=== 問題 ===
大相撲中継の解説の話を、最後の文のあとから書き続けてください。

---- 抜き出した文章

初日の日馬富士の相撲をみて,よし,今場所はいけると確信しました。全体重をかけてわたしはそう思いました。ですから,毎日,最後の取り組みの二番だけはこの眼でみておきたいと心がけています。今日は少し早めに帰宅して(小雨が降っていたので),すぐに大相撲をみました。午後5時20分ころからのいい取り組みに間に合いました。
テレビを点けてみたら,実況中継のアナウンサーの声もわたしの知らない人だったし,解説の人の声も聞き覚えがありません。あれっ?今日はどういう人が大相撲中継をやっているのかな,と思いながら画面を見入っていました。が,聞こえてくるのは,いつもの元横綱の解説とはまるで違う内容になっていました。しかも,内容がいつもとはまったく違います。
期待していた豪栄道の取り組みについて,今日の解説者は,みごとに勝負の分かれ目を分析した上で,「今日は負けたけれども,まだまだ,これからです。豪栄道は力があるのだから,自分の相撲を建て直して,内容のある相撲をとることです。そうすれば,大関への道は見えてきます」と言っている。おやっ?と思いました。この物言いは,どこかに記憶がある,と。
そう,こういう思いやりのある解説は,その昔,尾車親方の語りでした。ですから,わたしは尾車親方の語り以外には記憶がありません。こんな話は尾車親方以外にできるはずはない,と思いつつ,半信半疑でした。やはり,尾車親方かな?と思いめぐらせていました。ところが,声が違う。しゃべる調子も違う。だれだろう?と思いながら耳を傾けていました。
稀勢の里と豊ノ島が土俵に上がったとき,この相撲は面白いとわたしは密かに期待していました。場合によっては,一波瀾あるぞ,と想定しながら。そして,稀勢の里がしっかりと豊ノ島を自分の正面に組止めて,落ち着いて裁けば,このあとの稀勢の里の相撲が決まる,とふんでいました。そうしたら,まったく同じ内容のことを尾車親方が丁寧に説明していました。わたしは大いに自信を得て,テレビに見入りました。
その直後にアナウンサーと解説者の顔が画面に登場。おお,この顔はこの間,別の番組でみた病み上がりのままの,尾車親方の顔ではないか。アナウンサーの顔はわたしが初めてみる人。それにしても驚きました。これまで聞いていた解説は尾車親方だったのだ,と。ならば,すべて納得。それにしても,あの語り口はかつての尾車親方のそれとは違います。

--------
---- 元のデータ

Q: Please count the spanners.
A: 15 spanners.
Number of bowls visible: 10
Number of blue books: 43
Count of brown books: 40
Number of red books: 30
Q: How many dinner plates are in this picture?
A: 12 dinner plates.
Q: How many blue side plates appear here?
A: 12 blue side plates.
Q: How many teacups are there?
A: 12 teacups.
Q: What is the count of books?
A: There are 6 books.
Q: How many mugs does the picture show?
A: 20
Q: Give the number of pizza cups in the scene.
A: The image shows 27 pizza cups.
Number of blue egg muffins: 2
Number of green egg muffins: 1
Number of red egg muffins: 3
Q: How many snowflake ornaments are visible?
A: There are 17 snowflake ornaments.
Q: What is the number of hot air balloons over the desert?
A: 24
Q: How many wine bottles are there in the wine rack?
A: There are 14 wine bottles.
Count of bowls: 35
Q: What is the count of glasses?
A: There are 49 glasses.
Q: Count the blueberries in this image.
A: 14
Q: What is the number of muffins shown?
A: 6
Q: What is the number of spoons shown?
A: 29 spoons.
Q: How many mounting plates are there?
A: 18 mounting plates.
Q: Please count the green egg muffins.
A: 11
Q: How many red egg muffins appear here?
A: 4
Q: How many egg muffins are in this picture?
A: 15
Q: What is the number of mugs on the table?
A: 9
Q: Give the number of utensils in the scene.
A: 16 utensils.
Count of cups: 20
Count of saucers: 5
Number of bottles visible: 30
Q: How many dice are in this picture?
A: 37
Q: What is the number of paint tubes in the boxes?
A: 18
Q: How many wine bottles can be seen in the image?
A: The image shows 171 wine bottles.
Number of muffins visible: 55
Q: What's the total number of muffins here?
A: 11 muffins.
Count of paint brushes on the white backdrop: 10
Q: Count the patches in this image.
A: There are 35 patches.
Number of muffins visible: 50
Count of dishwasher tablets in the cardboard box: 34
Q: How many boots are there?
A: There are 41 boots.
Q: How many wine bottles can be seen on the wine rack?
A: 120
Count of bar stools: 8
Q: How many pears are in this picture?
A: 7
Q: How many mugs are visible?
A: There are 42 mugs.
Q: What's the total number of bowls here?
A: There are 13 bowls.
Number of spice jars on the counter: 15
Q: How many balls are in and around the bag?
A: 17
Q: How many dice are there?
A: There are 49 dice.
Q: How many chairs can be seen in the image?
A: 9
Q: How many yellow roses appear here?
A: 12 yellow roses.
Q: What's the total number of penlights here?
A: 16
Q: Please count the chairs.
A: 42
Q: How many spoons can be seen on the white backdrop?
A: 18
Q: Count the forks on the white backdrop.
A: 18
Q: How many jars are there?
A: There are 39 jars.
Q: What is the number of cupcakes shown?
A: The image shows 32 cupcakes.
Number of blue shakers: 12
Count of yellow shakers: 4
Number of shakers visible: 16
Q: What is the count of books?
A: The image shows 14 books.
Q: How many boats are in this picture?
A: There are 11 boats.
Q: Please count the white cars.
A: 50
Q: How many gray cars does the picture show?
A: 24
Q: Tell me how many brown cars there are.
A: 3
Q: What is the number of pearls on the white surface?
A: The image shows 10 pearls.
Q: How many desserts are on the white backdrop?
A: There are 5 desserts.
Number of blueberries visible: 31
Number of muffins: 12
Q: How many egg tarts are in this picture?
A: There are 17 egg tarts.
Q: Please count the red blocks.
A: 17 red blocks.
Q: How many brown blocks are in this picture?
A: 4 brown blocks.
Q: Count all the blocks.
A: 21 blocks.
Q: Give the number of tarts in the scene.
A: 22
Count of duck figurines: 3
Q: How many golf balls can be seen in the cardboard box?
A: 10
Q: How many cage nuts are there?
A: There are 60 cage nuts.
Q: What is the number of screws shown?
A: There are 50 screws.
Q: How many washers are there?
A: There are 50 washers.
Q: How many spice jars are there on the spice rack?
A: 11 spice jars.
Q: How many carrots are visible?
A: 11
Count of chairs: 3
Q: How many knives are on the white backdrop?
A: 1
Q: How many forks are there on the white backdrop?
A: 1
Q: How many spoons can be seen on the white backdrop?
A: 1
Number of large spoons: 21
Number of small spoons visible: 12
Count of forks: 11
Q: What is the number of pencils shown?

--------

=== 結果 ===
尾車親方のしゃべりは,まだまだ半開くらいか。それにしても,大病後の語りとしてはできすぎ。こんな解説ができるまでに復活しているとは夢にも思っていませんでした。ですから,思わず尾車親方が戻ってきた,と大きな声でテレビに向かって吼えていました。
しかし,以前のような元気のいい,そしてテンポのいい,それでいて舌がややもつれるような愛嬌のあるおしゃべりではない。全開ではない。しかし,もう,ほとんどそれに近い。それだけでわたしは嬉しくて,琴風,いいぞ!j吼えていました。
でも,尾車親方は,ことばを選び,慎重に,落ち着いた語りになっていました。以前のような舌がもつれるような,ちょっとばかり愛嬌のある語りをほんのわずかだけのこして,あとは,ごくふつうの人の歯切れのいいしゃべりになっています。全体的には痩せて,顔の肉も落ちています。ふたまわりほど痩せたのだろうと思います。たぶん,口の中の形(口腔)も変わったのだろう,とおもいます。もう,ごくふつうの人と同じ,すっきりしたものの言い方になっています。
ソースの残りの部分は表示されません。